Each line of the data below containing "incorporated" needs to be listed.

- Input material -
--- START ---
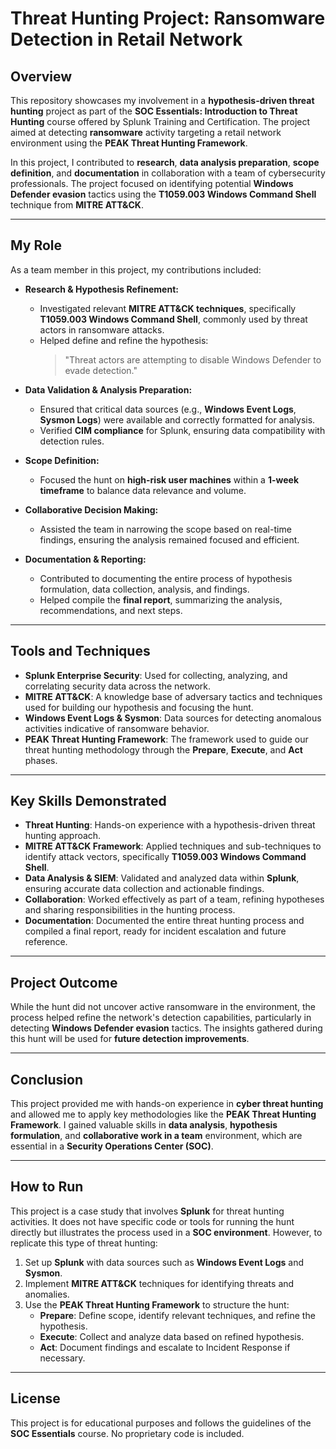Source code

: # Threat Hunting Project: Ransomware Detection in Retail Network

## Overview

This repository showcases my involvement in a **hypothesis-driven threat hunting** project as part of the **SOC Essentials: Introduction to Threat Hunting** course offered by Splunk Training and Certification. The project aimed at detecting **ransomware** activity targeting a retail network environment using the **PEAK Threat Hunting Framework**. 

In this project, I contributed to **research**, **data analysis preparation**, **scope definition**, and **documentation** in collaboration with a team of cybersecurity professionals. The project focused on identifying potential **Windows Defender evasion** tactics using the **T1059.003 Windows Command Shell** technique from **MITRE ATT&CK**.

---

## My Role

As a team member in this project, my contributions included:

- **Research & Hypothesis Refinement:**  
  - Investigated relevant **MITRE ATT&CK techniques**, specifically **T1059.003 Windows Command Shell**, commonly used by threat actors in ransomware attacks.
  - Helped define and refine the hypothesis:  
    > "Threat actors are attempting to disable Windows Defender to evade detection."

- **Data Validation & Analysis Preparation:**  
  - Ensured that critical data sources (e.g., **Windows Event Logs**, **Sysmon Logs**) were available and correctly formatted for analysis.
  - Verified **CIM compliance** for Splunk, ensuring data compatibility with detection rules.

- **Scope Definition:**  
  - Focused the hunt on **high-risk user machines** within a **1-week timeframe** to balance data relevance and volume.
  
- **Collaborative Decision Making:**  
  - Assisted the team in narrowing the scope based on real-time findings, ensuring the analysis remained focused and efficient.

- **Documentation & Reporting:**  
  - Contributed to documenting the entire process of hypothesis formulation, data collection, analysis, and findings.
  - Helped compile the **final report**, summarizing the analysis, recommendations, and next steps.

---

## Tools and Techniques

- **Splunk Enterprise Security**: Used for collecting, analyzing, and correlating security data across the network.
- **MITRE ATT&CK**: A knowledge base of adversary tactics and techniques used for building our hypothesis and focusing the hunt.
- **Windows Event Logs & Sysmon**: Data sources for detecting anomalous activities indicative of ransomware behavior.
- **PEAK Threat Hunting Framework**: The framework used to guide our threat hunting methodology through the **Prepare**, **Execute**, and **Act** phases.

---

## Key Skills Demonstrated

- **Threat Hunting**: Hands-on experience with a hypothesis-driven threat hunting approach.
- **MITRE ATT&CK Framework**: Applied techniques and sub-techniques to identify attack vectors, specifically **T1059.003 Windows Command Shell**.
- **Data Analysis & SIEM**: Validated and analyzed data within **Splunk**, ensuring accurate data collection and actionable findings.
- **Collaboration**: Worked effectively as part of a team, refining hypotheses and sharing responsibilities in the hunting process.
- **Documentation**: Documented the entire threat hunting process and compiled a final report, ready for incident escalation and future reference.

---

## Project Outcome

While the hunt did not uncover active ransomware in the environment, the process helped refine the network's detection capabilities, particularly in detecting **Windows Defender evasion** tactics. The insights gathered during this hunt will be used for **future detection improvements**.

---

## Conclusion

This project provided me with hands-on experience in **cyber threat hunting** and allowed me to apply key methodologies like the **PEAK Threat Hunting Framework**. I gained valuable skills in **data analysis**, **hypothesis formulation**, and **collaborative work in a team** environment, which are essential in a **Security Operations Center (SOC)**.

---

## How to Run

This project is a case study that involves **Splunk** for threat hunting activities. It does not have specific code or tools for running the hunt directly but illustrates the process used in a **SOC environment**. However, to replicate this type of threat hunting:

1. Set up **Splunk** with data sources such as **Windows Event Logs** and **Sysmon**.
2. Implement **MITRE ATT&CK** techniques for identifying threats and anomalies.
3. Use the **PEAK Threat Hunting Framework** to structure the hunt:  
   - **Prepare**: Define scope, identify relevant techniques, and refine the hypothesis.
   - **Execute**: Collect and analyze data based on refined hypothesis.
   - **Act**: Document findings and escalate to Incident Response if necessary.

---

## License

This project is for educational purposes and follows the guidelines of the **SOC Essentials** course. No proprietary code is included.

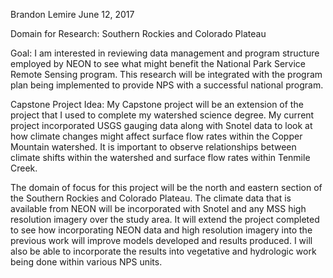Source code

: Brandon Lemire
June 12, 2017

Domain for Research: Southern Rockies and Colorado Plateau

Goal: I am interested in reviewing data management and program structure employed by NEON to see what might benefit the National Park Service Remote Sensing program.  This research will be integrated with the program plan being implemented to provide NPS with a successful national program.

Capstone Project Idea: My Capstone project will be an extension of the project that I used to complete my watershed science degree.  My current project incorporated USGS gauging data along with Snotel data to look at how climate changes might affect surface flow rates within the Copper Mountain watershed.  It is important to observe relationships between climate shifts within the watershed and surface flow rates within Tenmile Creek.

The domain of focus for this project will be the north and eastern section of the Southern Rockies and Colorado Plateau.  The climate data that is available from NEON will be incorporated with Snotel and any MSS high resolution imagery over the study area.  It will extend the project completed to see how incorporating NEON data and high resolution imagery into the previous work will improve models developed and results produced.  I will also be able to incorporate the results into vegetative and hydrologic work being done within various NPS units.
--- END ---
- Result of this task -
Capstone Project Idea: My Capstone project will be an extension of the project that I used to complete my watershed science degree.  My current project incorporated USGS gauging data along with Snotel data to look at how climate changes might affect surface flow rates within the Copper Mountain watershed.  It is important to observe relationships between climate shifts within the watershed and surface flow rates within Tenmile Creek.
The domain of focus for this project will be the north and eastern section of the Southern Rockies and Colorado Plateau.  The climate data that is available from NEON will be incorporated with Snotel and any MSS high resolution imagery over the study area.  It will extend the project completed to see how incorporating NEON data and high resolution imagery into the previous work will improve models developed and results produced.  I will also be able to incorporate the results into vegetative and hydrologic work being done within various NPS units.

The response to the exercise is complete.